沖縄本島北西部に位置する羽地内海および塩屋湾から採取された堆積物コアについて,赤色土の流入と周辺の環境変遷に関する環境磁気学的研究を行った。今回の発表では,羽地内海の中央部(水深9.2 m)から採取されたコア試料(OHU10-1;長さ278 cm)の自然残留磁化の特徴について報告する。

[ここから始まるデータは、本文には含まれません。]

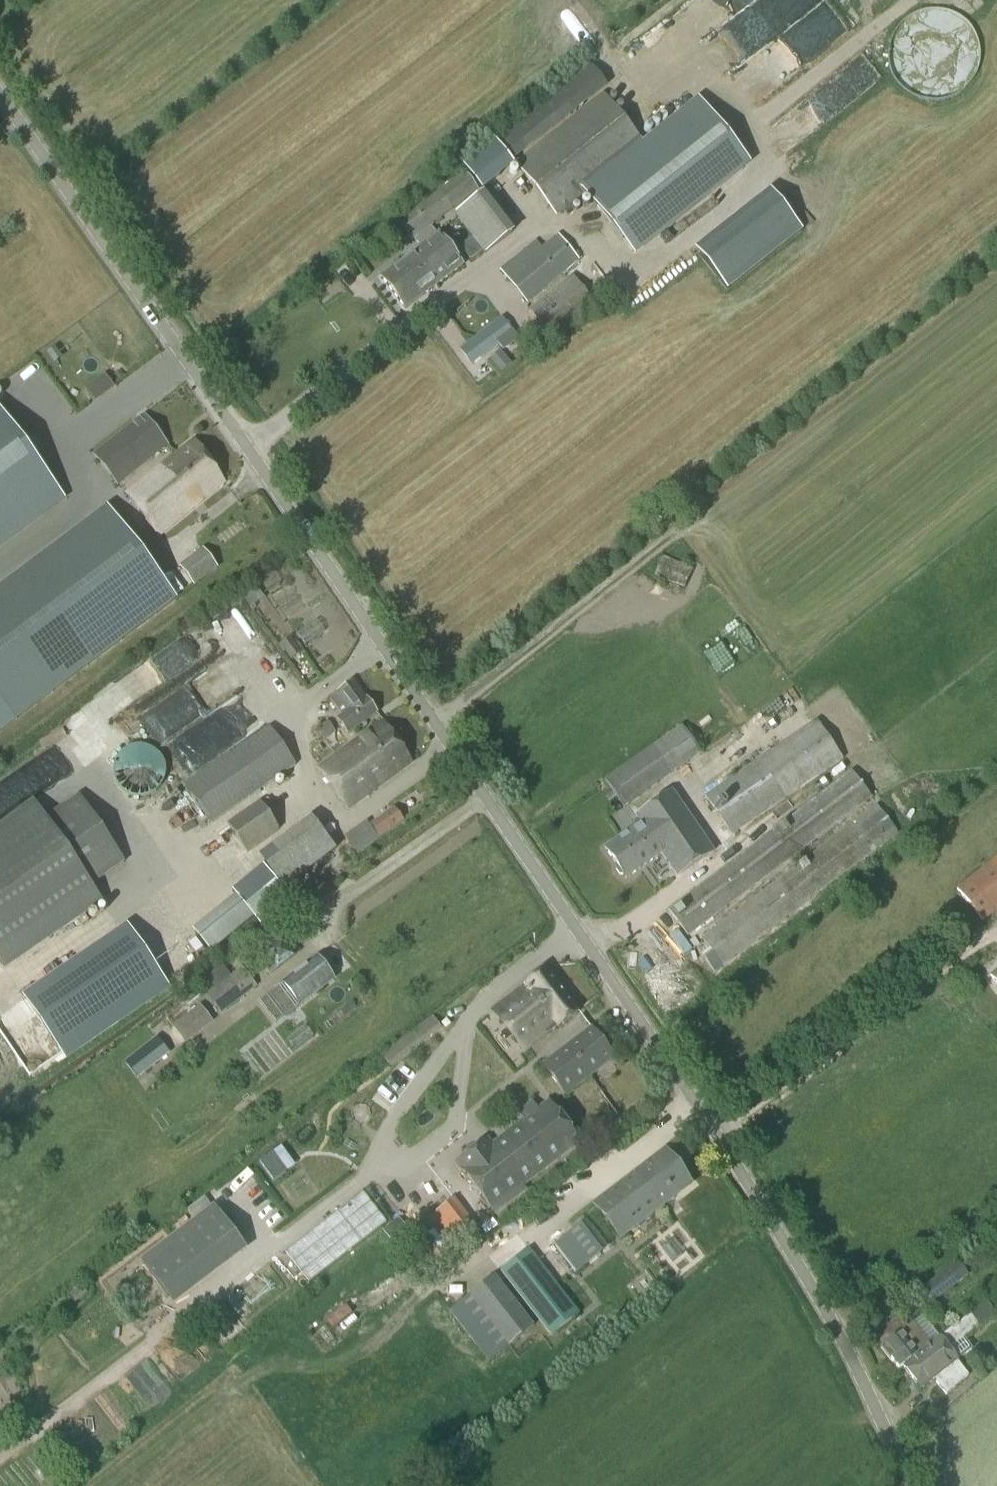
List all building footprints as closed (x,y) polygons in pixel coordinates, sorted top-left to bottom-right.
[(511,163),(585,104),(608,85),(590,63),(494,141),(511,163)] [(604,95),(516,166),(557,216),(585,193),(635,256),(751,164),(698,97),(641,142),(604,95)] [(491,138),(458,164),(465,173),(478,190),(511,163),(494,141),(491,138)] [(437,236),(430,227),(479,191),(478,190),(465,173),(399,223),(413,241),(414,239),(421,248),(381,278),(406,310),(463,267),(439,235),(437,236)] [(580,259),(558,234),(542,248),(536,240),(500,270),(528,303),(580,259)] [(551,339),(596,305),(575,277),(530,311),(551,339)] [(501,318),(460,349),(471,364),(496,344),(502,351),(518,339),(512,332),(501,318)] [(489,361),(500,373),(510,364),(499,351),(489,361)] [(104,374),(86,387),(95,400),(114,387),(104,374)] [(63,498),(0,412),(0,543),(63,498)] [(118,485),(168,446),(145,416),(95,455),(118,485)] [(159,537),(227,483),(196,441),(127,495),(159,537)] [(175,589),(113,513),(88,533),(86,530),(22,583),(47,614),(10,644),(49,693),(175,589)] [(195,586),(217,569),(203,550),(180,567),(195,586)] [(684,590),(693,570),(664,557),(655,577),(684,590)] [(289,637),(277,646),(283,653),(284,653),(295,645),(289,637)] [(366,699),(353,682),(338,693),(339,694),(330,700),(342,716),(338,720),(349,735),(377,713),(366,698),(366,699)] [(732,835),(843,760),(817,721),(705,796),(732,835)] [(326,722),(317,729),(324,739),(334,732),(326,722)] [(348,809),(413,762),(384,722),(319,769),(348,809)] [(625,807),(702,755),(683,727),(606,779),(625,807)] [(212,823),(296,766),(270,728),(186,785),(212,823)] [(136,797),(140,798),(144,797),(147,796),(151,795),(154,793),(157,791),(160,788),(162,785),(164,782),(165,778),(166,775),(166,771),(166,767),(165,763),(163,760),(161,757),(159,754),(156,751),(153,749),(150,747),(146,746),(143,745),(139,745),(135,745),(132,746),(128,748),(125,749),(122,752),(119,754),(117,757),(115,761),(114,764),(113,768),(113,772),(113,776),(114,779),(116,783),(117,786),(120,789),(122,792),(126,794),(129,795),(132,797),(136,797)] [(688,936),(872,799),(852,773),(668,910),(688,936)] [(678,877),(714,852),(673,792),(637,816),(642,824),(606,849),(626,879),(663,854),(678,877)] [(109,840),(79,796),(45,819),(36,805),(0,829),(0,962),(3,966),(100,900),(91,886),(124,863),(109,840)] [(247,853),(279,831),(260,803),(228,824),(247,853)] [(715,973),(898,834),(877,806),(703,939),(713,952),(704,959),(715,973)] [(385,834),(375,820),(368,825),(366,822),(345,837),(357,854),(385,834)] [(335,850),(316,824),(264,862),(283,888),(335,850)] [(957,890),(983,923),(996,911),(996,858),(957,890)] [(211,954),(254,919),(235,895),(193,931),(211,954)] [(271,974),(300,951),(280,926),(250,949),(271,974)] [(317,957),(276,988),(293,1009),(299,1004),(300,1005),(334,980),(317,957)] [(223,965),(203,980),(212,992),(208,995),(221,1012),(256,986),(243,969),(232,977),(223,965)] [(559,1028),(580,1012),(546,969),(526,985),(527,986),(494,1010),(526,1052),(558,1027),(559,1028)] [(185,1040),(211,1020),(200,1005),(174,1025),(185,1040)] [(592,1028),(548,1061),(543,1065),(566,1095),(615,1058),(592,1028)] [(157,1039),(126,1063),(137,1077),(168,1053),(157,1039)] [(549,1103),(540,1109),(532,1099),(518,1110),(526,1121),(492,1147),(487,1141),(458,1164),(496,1212),(525,1190),(522,1186),(579,1142),(549,1103)] [(621,1238),(626,1234),(691,1184),(665,1150),(595,1204),(621,1238)] [(273,1153),(260,1163),(274,1182),(287,1172),(273,1153)] [(452,1246),(476,1228),(454,1198),(429,1217),(452,1246)] [(215,1207),(141,1262),(166,1295),(240,1240),(215,1207)] [(575,1273),(606,1249),(586,1222),(555,1246),(575,1273)] [(551,1336),(580,1314),(530,1249),(501,1271),(551,1336)] [(958,1263),(916,1294),(926,1307),(968,1275),(958,1263)] [(535,1326),(495,1276),(450,1311),(490,1362),(535,1326)] [(947,1395),(970,1377),(950,1351),(980,1327),(979,1325),(990,1317),(981,1305),(970,1313),(939,1338),(930,1345),(904,1367),(922,1389),(925,1387),(924,1386),(934,1378),(947,1395)] [(939,1338),(922,1316),(905,1330),(898,1321),(877,1334),(883,1345),(881,1348),(899,1371),(904,1367),(930,1345),(939,1338)]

 自然残留磁化(NRM)の測定はU-チャネル試料を対象とし,パススルー型超伝導磁力計(2G Enterprises 755R)を用いて行った。NRMの段階交流消磁の結果、深度120 cm以浅のNRMは15 mT以上の交流消磁でほぼ直線的に原点に向かって減衰するという特徴(MAD:10°未満)を示した。しかし130 cm以深のNRMの強度は上部の2%程度と小さく,段階交流消磁によって特徴的な磁化成分を認定することはできなかった(MAD:10°以上)。同じくU-チャネル試料について測定した初磁化率は深度35 cm付近で最大値(630 μSI)を示し、深度160 cmまで減少、それ以深ではほぼ一定の値(約140 μSI)を示した。80 mTで付与した非履歴残留磁化(ARM)の強度はコア最上部から深度100 cmにかけて漸増し、深度140-160 cmにおいて急激に約2桁減少し、それ以深では約0.0025 A/mの値となった。
 U-チャネル試料から体積1 cm3のキューブ試料を採取し、Kappabridge(AGICO KLY-3S)による初磁化率と2G755RによるARMの測定を行った後、Impluse Magnetizer(ASC IM-10)を用いて等温残留磁化(IRM)の段階的付加(1.0 Tまで)と逆方向の磁場(-0.3 T)の付与を行った。その結果,IRMに占める低保磁力成分(0.3 T以下)の割合(S-ratio)はコア最上部から深度80 cmにかけて0.9から1.0に近づいた後、深度140-160 cmで急減、それ以深では0.7以下の低い値を示した。IRMの高保磁力成分(0.3 T以上;HIRM)はコア最上部でピークを持ち。深度80 cmにかけて減少した。さらに、深度12 cm、110 cm、145 cm、195 cm、235 cmの堆積物を石英ガラスのシリンダーに充填し、直交する3軸方向に1.0 T、0.4 T、0.12 Tの順に付与したIRMの段階熱消磁実験(Lowrie, 1990)を行ったところ,上部3層準の試料では580℃付近と200℃で低保磁力成分の強度が減少することが判明し、チタノマグネタイトとマグネタイトの存在が示唆された。
深度140 cm付近から認められたARMとS-ratioの急激な減少は、還元的続成作用による細粒マグネタイトの溶解によるものと推定される。このため、深度130 cm以深で安定したNRMが認められなかったと考えられる。